OmniVoice

raw JSON →
0.1.5 verified Sat May 09 auth: no python

OmniVoice is a zero-shot text-to-speech library using diffusion language models. It supports multilingual TTS with voice cloning from short audio samples. Current version 0.1.5, actively maintained. Requires Python >= 3.10.

pip install omnivoice
error RuntimeError: Audio length mismatch
cause Reference audio and text lengths do not align, or audio is too long (>30s recommended).
fix
Trim reference audio to 3-30 seconds and ensure the text corresponds exactly.
error AttributeError: module 'torchaudio' has no attribute 'resample'
cause torchaudio version is too old (<0.12) for resample function.
fix
Install torchaudio >= 0.12: pip install --upgrade torchaudio
error ImportError: cannot import name 'OmniVoice' from 'omnivoice'
cause Incorrect import path; older documentation showed wrong path.
fix
Use 'from omnivoice import OmniVoice' instead of 'from omnivoice.model import OmniVoice'.
error ValueError: The truth value of an array with more than one element is ambiguous
cause Passing stereo audio as reference; expects mono.
fix
Convert reference audio to mono with torchaudio.functional.to_mono().
error FileNotFoundError: No such file or directory: 'path/to/model'
cause Model not downloaded or cache path misconfigured.
fix
Ensure internet connection for first download, or set OMNIVOICE_CACHE_DIR to a valid path.
breaking Model loading without internet will fail if cache is missing. Use local pretrained path explicitly.

_Excerpted records_:
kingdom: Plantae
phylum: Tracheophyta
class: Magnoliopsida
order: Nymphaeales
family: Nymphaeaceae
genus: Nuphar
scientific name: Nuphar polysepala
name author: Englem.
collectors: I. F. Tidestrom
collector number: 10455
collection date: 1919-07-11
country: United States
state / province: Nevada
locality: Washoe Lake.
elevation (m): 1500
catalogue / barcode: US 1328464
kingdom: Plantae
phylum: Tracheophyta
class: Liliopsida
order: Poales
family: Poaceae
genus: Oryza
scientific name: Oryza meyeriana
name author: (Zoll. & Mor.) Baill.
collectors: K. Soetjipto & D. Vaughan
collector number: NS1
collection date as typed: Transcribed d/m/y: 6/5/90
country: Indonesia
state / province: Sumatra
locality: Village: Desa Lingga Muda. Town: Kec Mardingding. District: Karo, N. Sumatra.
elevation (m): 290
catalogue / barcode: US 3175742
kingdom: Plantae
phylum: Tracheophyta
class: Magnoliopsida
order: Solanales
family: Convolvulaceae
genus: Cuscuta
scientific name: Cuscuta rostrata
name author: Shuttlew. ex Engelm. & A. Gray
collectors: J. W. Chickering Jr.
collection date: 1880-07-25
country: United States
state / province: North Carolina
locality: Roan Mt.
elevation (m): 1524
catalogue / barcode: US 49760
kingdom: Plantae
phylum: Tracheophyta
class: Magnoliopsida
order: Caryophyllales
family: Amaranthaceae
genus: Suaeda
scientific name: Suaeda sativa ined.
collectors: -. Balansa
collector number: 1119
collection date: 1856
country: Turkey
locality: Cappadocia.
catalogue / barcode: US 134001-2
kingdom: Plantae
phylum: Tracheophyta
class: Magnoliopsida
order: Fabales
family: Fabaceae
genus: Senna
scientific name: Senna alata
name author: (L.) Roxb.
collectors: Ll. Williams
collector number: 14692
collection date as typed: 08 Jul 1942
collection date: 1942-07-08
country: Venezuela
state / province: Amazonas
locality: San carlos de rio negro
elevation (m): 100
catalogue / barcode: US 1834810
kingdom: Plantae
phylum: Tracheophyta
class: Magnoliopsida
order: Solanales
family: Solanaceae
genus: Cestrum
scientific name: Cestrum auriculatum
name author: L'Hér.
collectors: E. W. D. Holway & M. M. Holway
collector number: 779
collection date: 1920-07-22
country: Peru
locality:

_Goals_:
[a] Set out the part of the entries that opens with the line containing "collection date as typed: Transcribed" and closes with the line containing "family: Convolvulaceae" as a Markdown table with the columns Number and Line, one row per line, skipping blank lines.
[b] Carry on the OmniVoice error guide from its last line.

_Exercise results_:
[a]
| Number | Line |
|---|---|
| 1 | collection date as typed: Transcribed d/m/y: 6/5/90 |
| 2 | country: Indonesia |
| 3 | state / province: Sumatra |
| 4 | locality: Village: Desa Lingga Muda. Town: Kec Mardingding. District: Karo, N. Sumatra. |
| 5 | elevation (m): 290 |
| 6 | catalogue / barcode: US 3175742 |
| 7 | kingdom: Plantae |
| 8 | phylum: Tracheophyta |
| 9 | class: Magnoliopsida |
| 10 | order: Solanales |
| 11 | family: Convolvulaceae |

[b]
fix Set OMNIVOICE_CACHE_DIR or download model files manually.
gotcha Reference audio must be monophonic and at 24kHz sample rate. Mismatch causes quality degradation.
fix Resample audio to 24000 Hz and convert to mono before passing.
gotcha Inference on MPS (Apple Silicon) may fail due to unsupported operations. Use CPU or CUDA.
fix Set device='cpu' explicitly when using MPS.
deprecated The `load_asr` argument in model loading is deprecated. ASR model is now loaded automatically.
fix Remove `load_asr=True` from `OmniVoice.from_pretrained`.

Basic TTS inference with voice cloning.

from omnivoice import OmniVoice, infer

# Load model
model = OmniVoice.from_pretrained("k2-fsa/OmniVoice")

# Synthesize speech
audio = infer(model, text="Hello world", reference_audio="ref.wav", reference_text="The quick brown fox")

# Save to file
import torchaudio
torchaudio.save("output.wav", audio.unsqueeze(0), 24000)